The legislation seeks to make concessions to smaller retailers.
It would allow states to require online businesses or “remote sellers” to pay a sales tax. It requires states to provide software to businesses to calculate the sales tax. Internet companies that did not earn more than $1 million in the preceding calendar year would not be required to charge customers a sales tax. And supporters note, online customers are required to pay sales tax when they fill out their income tax returns, although few people follow the rule.
Yet any tax is a daunting notion to opponents during such lean economic times. “It’s kind of like, ‘What is the best kind of STD?’”, Green said.
Gauging public opinion of the bill is difficult. No independent poll on public attitudes toward Internet sales tax has been released since Gallup’s survey in January 2000.
The reaction of the federal courts is also uncertain. The Supreme Court ruled in 1992 that only brick-and-mortar retailers are required to charge customers a sales tax at the point of exchange. And a federal district judge last spring struck down a Colorado sales tax law approved in 2010.
Supporters and opponents of the Senate legislation disagree about the bill’s prospects for becoming law. While President Obama has said he supports the legislation strongly, the Republican-controlled House of Representatives will be a more hostile venue for the bill.
“We’re pretty confident that if a House committee considers it, we’ll get a yes,” Max Behlke, manager of state-federal relations at the National Conference of State Legislatures, said in an interview. His organization supports the bill.
By contrast, both Green and another House aide doubt the full House will vote on the legislation.
The fate of the legislation may hinge on the advocacy efforts of supporters and opponents of the proposal.
On Wednesday, lobbyists for eBay met with Tipton’s staff. Earlier last month, lobbyists for the International Council of Shopping Centers met with the staffs of six of the seven House members from Colorado.

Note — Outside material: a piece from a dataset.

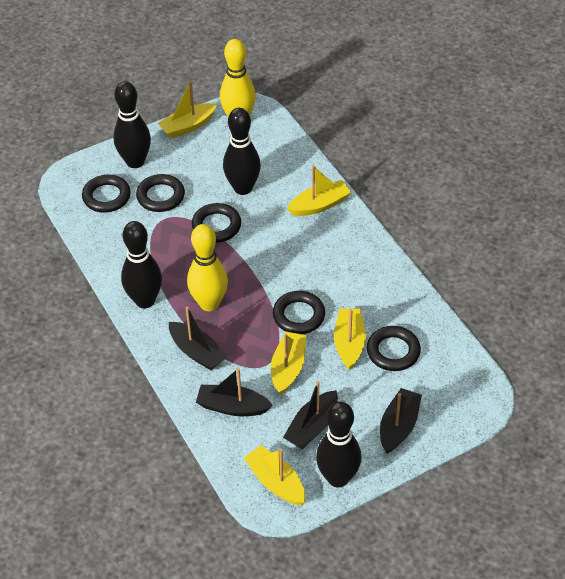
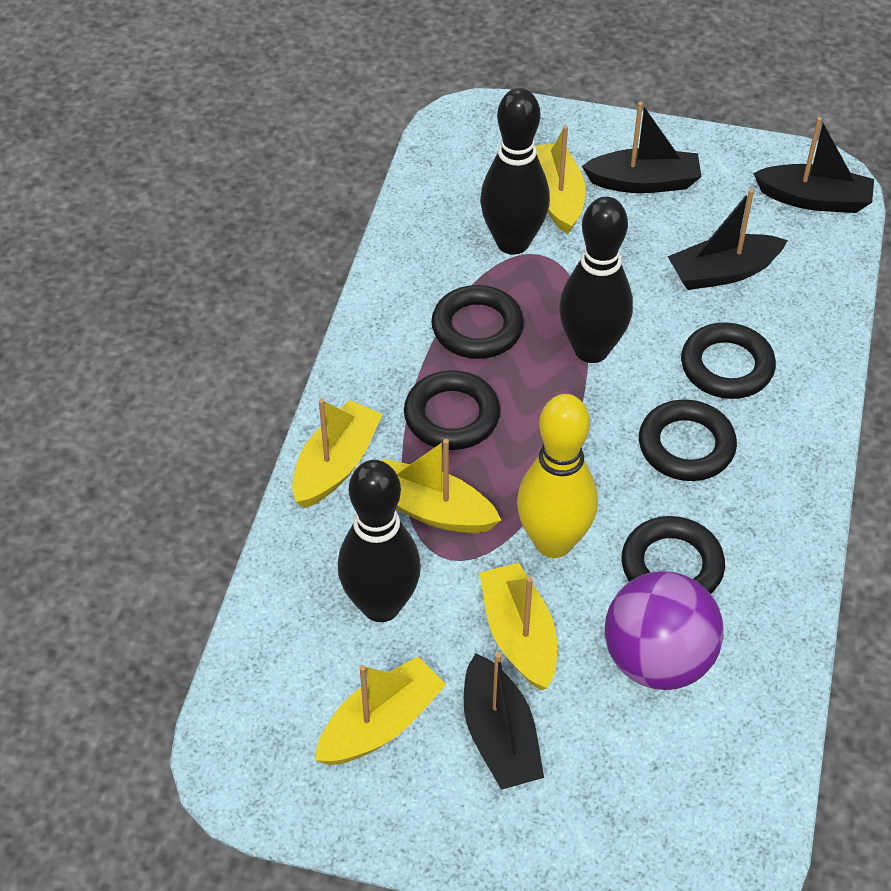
black bowling pin: 4 -> 3
purple ball: 0 -> 1
yellow bowling pin: 2 -> 1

Jennifer Platt, the vice president of federal operations for the organization, said that she traveled from New York and that three unpaid lobbyists from Colorado arrived to make their case to members.
If the bill becomes law, online consumers in Colorado would pay a 5-to7 cent sales tax, although rates vary in localities. It is expected to bring in $350 million to the state coffers and $23 billion to the nation’s, Behlke said.